The reason why Goethe could justifiably argue for the Urpflanze being an experience and not an idea can be found in his advocacy of metamorphosis, which entails both process and experience. Metamorphosis in Goethe's terms implied the unfolding of the potential contained in the Urpflanze. Judging by their correspondence, Schiller was distinctly ill at ease with the notion of metamorphosis. In fact, the very concept is conspicuously absent from his theoretical writings.
It is assumed that Schiller found the notion of metamorphosis too deterministic and restricting. Interestingly, he made this very point through the character of the Marquis de Posa in the famous tenth scene of the third act of Don Carlos: "Look all around at nature's mastery, / Founded on freedom. And how rich it grows, / Feeding on freedom." Even though de Posa emphatically denies that nature is subjected to restrictions of any kind, he nonetheless speaks of particular "laws" that only "a free mind can see". Moreover, the "free mind" will, according to de Posa, wrap itself into such laws.
Perhaps Schiller was reminded of de Posa's words when he encountered Goethe's conception of metamorphosis, in a sense one "law of nature" perceived by a truly free mind. And yet, the dichotomy between obvious evidence for law-bound phenomena in nature, whether gravity or metamorphosis, on the one hand and, on the other hand, the feeling of freedom that we associate with being in nature remained, for Schiller, unresolved. It was evidently not easy for him, the dedicated Kantian, to reject this particular aspect of the philosopher's system of thought, namely that Man was evil by nature and that ethics was a prime instrument to ensure that he could overcome his natural dispositions. Schiller argued, with Rousseau, that freedom came first, which meant that man was free to act in a good or evil manner.

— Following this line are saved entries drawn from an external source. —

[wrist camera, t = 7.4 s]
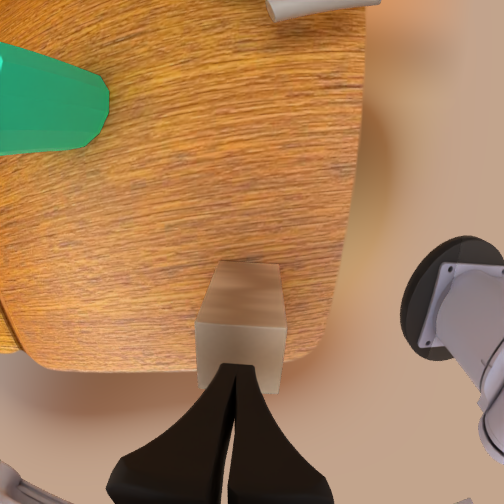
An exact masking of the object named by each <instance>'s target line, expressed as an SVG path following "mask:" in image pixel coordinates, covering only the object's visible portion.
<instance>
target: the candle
mask: <svg viewBox="0 0 504 504" xmlns="http://www.w3.org/2000/svg"><path fill="white" fill-rule="evenodd" d="M108 114H109V90H108V88H107V87H106V85H105V83H104V81H103V80H102V78H101V76H99V75H97V74H94V73H91V72H89V71H86V70H84V69H81V68H79V67H76V66H73V65H70V64H68V63H65V62H62V61H59V60H57V59H54V58H51V57H48V56H45V55H42V54H39V53H36V52H33V51H30V50H26V49H23V48H20V47H17V46H13V45H10V44H6V43H3V42H0V156H4V155H13V154H22V153H33V152H46V151H61V150H71V149H76V148H81V147H85V146H86V145H87V144H88V143H89V142H90V141H91V140H93V139H94V138H95V137H96V136H97V135H98V134H99V133H100V131H101V129H102V127H103V125H104V122H105V120H106V118H107V116H108Z"/></svg>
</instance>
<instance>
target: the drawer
mask: <svg viewBox="0 0 504 504" xmlns="http://www.w3.org/2000/svg"><path fill="white" fill-rule="evenodd" d="M380 3H381V0H266V7H267V10H268V13H269V15H270V17H271V19H272V21H273V22H274V23H276V22H280V21H284V20H288V19H292V18H297V17H301V16H306V15H311V14H316V13H321V12H327V11H333V10H339V9H346V8H354V7H362V6H371V5H379V4H380Z"/></svg>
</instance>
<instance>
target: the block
mask: <svg viewBox="0 0 504 504" xmlns="http://www.w3.org/2000/svg"><path fill="white" fill-rule="evenodd" d="M286 337H287V321H286V313H285V305H284V297H283V290H282V282H281V275H280V268H279V264H267V263H251V262H235V261H219V262H218V264H217V267H216V269H215V272H214V274H213V277H212V279H211V282H210V284H209V287H208V289H207V292H206V294H205V297H204V300H203V302H202V305H201V307H200V310H199V312H198V315H197V318H196V320H195V343H196V362H197V378H198V388H201V389H206V388H207V387H208V385H209V384H210V382H211V381H212V379H213V378H214V376H215V374H216V372H217V370H218V369H219V366H220V364H222V363H233V364H247V365H253V366H254V367H255V372H256V377H257V381H258V384H259V387H260V390H261V393H264V394H278V393H279V387H280V380H281V374H282V366H283V359H284V352H285V344H286Z"/></svg>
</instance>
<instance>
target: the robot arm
mask: <svg viewBox="0 0 504 504" xmlns="http://www.w3.org/2000/svg"><path fill="white" fill-rule="evenodd" d="M450 266H451V268H450V270H448V268H449V267H450ZM502 270H503V271H502ZM427 341H428V342H427ZM426 342H427V343H426ZM417 344H418V346H419V347H420V348H427V347H439V346H445V347H446V348H447V349H448V350H449V352H450V353H451V354H452V356H453V357H454V358H455V359H456V361H457V362H458V363H459V365H460V366H461V367H462V368H463V370H464V371H465V372H466V374H467V375H468V376H469V378H470V379H471V380H472V382H473V383H474V384H475V386H476V387H477V389H478V390H479V391H480V393H481V397H480V399H479V401H478V403H477V404H478V405H479V407H480V408H481V410H482V411H483V415H482V417H481V418H480V421H479V426H478V430H479V436H480V440H481V442H482V444H483V446H484V448H485V450H486V451H487V453H488V454H489V455H490V456H491V457H492V458H493V459H494V460H496V461H497V462H499V463H501V464H503V465H504V266H503V265H487V264H472V263H456V262H443V263H441V265H440V267H439V270H438V275H437V279H436V283H435V286H434V290H433V294H432V297H431V301H430V304H429V308H428V311H427V315H426V318H425V321H424V324H423V327H422V330H421V333H420V336H419V339H418V343H417ZM234 418H235V435H234V443H233V451H232V459H231V466H230V473H229V480H228V504H334V499H333V495H332V492H331V489H330V487H329V485H328V482H327V480H326V478H325V477H324V476H323V475H322V474H321V473H319V472H318V471H317V470H316V469H315V468H314V467H312V466H311V465H310V464H309V463H308V462H307V461H306V460H305V459H304V458H303V457H302V456H301V455H300V454H299V452H298V451H297V450H296V449H295V448H294V447H293V445H292V444H291V443H290V442H289V441H288V439H287V438H286V437H285V436H284V434H283V432H282V431H281V429H280V428H279V427H278V425H277V423H276V422H275V420H274V418H273V416H272V414H271V413H270V411H269V409H268V407H267V405H266V402H265V400H264V398H263V395H262V393H261V390H260V387H259V384H258V381H257V377H256V372H255V367H254V366H253V365H247V364H233V363H222V364H220V366H219V369H218V370H217V372H216V374H215V376H214V378H213V379H212V381H211V382H210V384H209V385H208V387H207V388H206V390H205V391H204V392H203V394H202V395H201V396H200V398H199V399H198V400H197V401H196V402H195V403H194V405H193V406H192V407H191V408H190V409H189V410H188V411H187V412H186V414H184V415H183V416H182V418H180V419H179V420H178V421H177V422H176V423H175V424H174V425H172V426H171V427H170V428H169V429H168V430H166V431H165V432H164V433H163V434H161V435H160V436H158V437H157V438H155V439H154V440H152V441H151V442H149V443H148V444H146V445H145V446H143V447H141V448H139V449H138V450H135V451H134V452H131V453H129V454H127V455H125V456H123V457H121V458H120V460H119V461H118V463H117V464H116V466H115V468H114V469H113V471H112V473H111V475H110V478H109V481H108V483H107V486H106V491H107V493H108V495H109V496H110V498H111V499H112V500H113V502H114V503H115V504H221V493H222V484H223V474H224V466H225V460H226V455H227V451H228V446H229V441H230V437H231V432H232V428H233V423H234ZM0 504H73V503H70V502H68V501H66V500H63V499H61V498H59V497H57V496H55V495H53V494H50V493H48V492H46V491H44V490H42V489H40V488H38V487H36V486H35V485H32V484H30V483H29V482H27V481H25V480H23V479H22V478H21V477H20V475H19V474H18V473H17V472H16V471H15V470H14V469H13V468H12V467H11V466H9V465H8V464H6V463H4V462H3V461H1V460H0ZM455 504H473V502H472V500H471V498H467V499H465V500H462V501H460V502H457V503H455Z"/></svg>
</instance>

It is therefore less surprising that de Posa's best-known phrase in relation to freedom is also his most ambiguous, for it amounts to a problem of logic that Schiller's philosophical master, Kant, would not have condoned. Schiller's Marquis suggests to the King of Spain: "A single word of yours can suddenly / Create the world anew. Give us the freedom / To think." The freedom of thought, however, cannot be challenged anyway. People can only be deprived of the freedom of speech that is actual utterances, or enactions, of freedom. Therefore, in the catalogue of human rights freedom of thought does not feature, but only what can be taken away or, alternatively, guaranteed. Even the seemingly almighty Philip II cannot actually give "the freedom to think". But why, then, does Schiller give this phrase to de Posa? Perhaps because he wanted to illustrate flaws in the character's way of thinking. De Posa is, in a sense, too clever for his own good. He intends to set up a secret game that involves Carlos plotting against his own father from his presumed base in Flanders. De Posa thinks that he is acting freely, but for that thought and supposed freedom he has to pay with his life.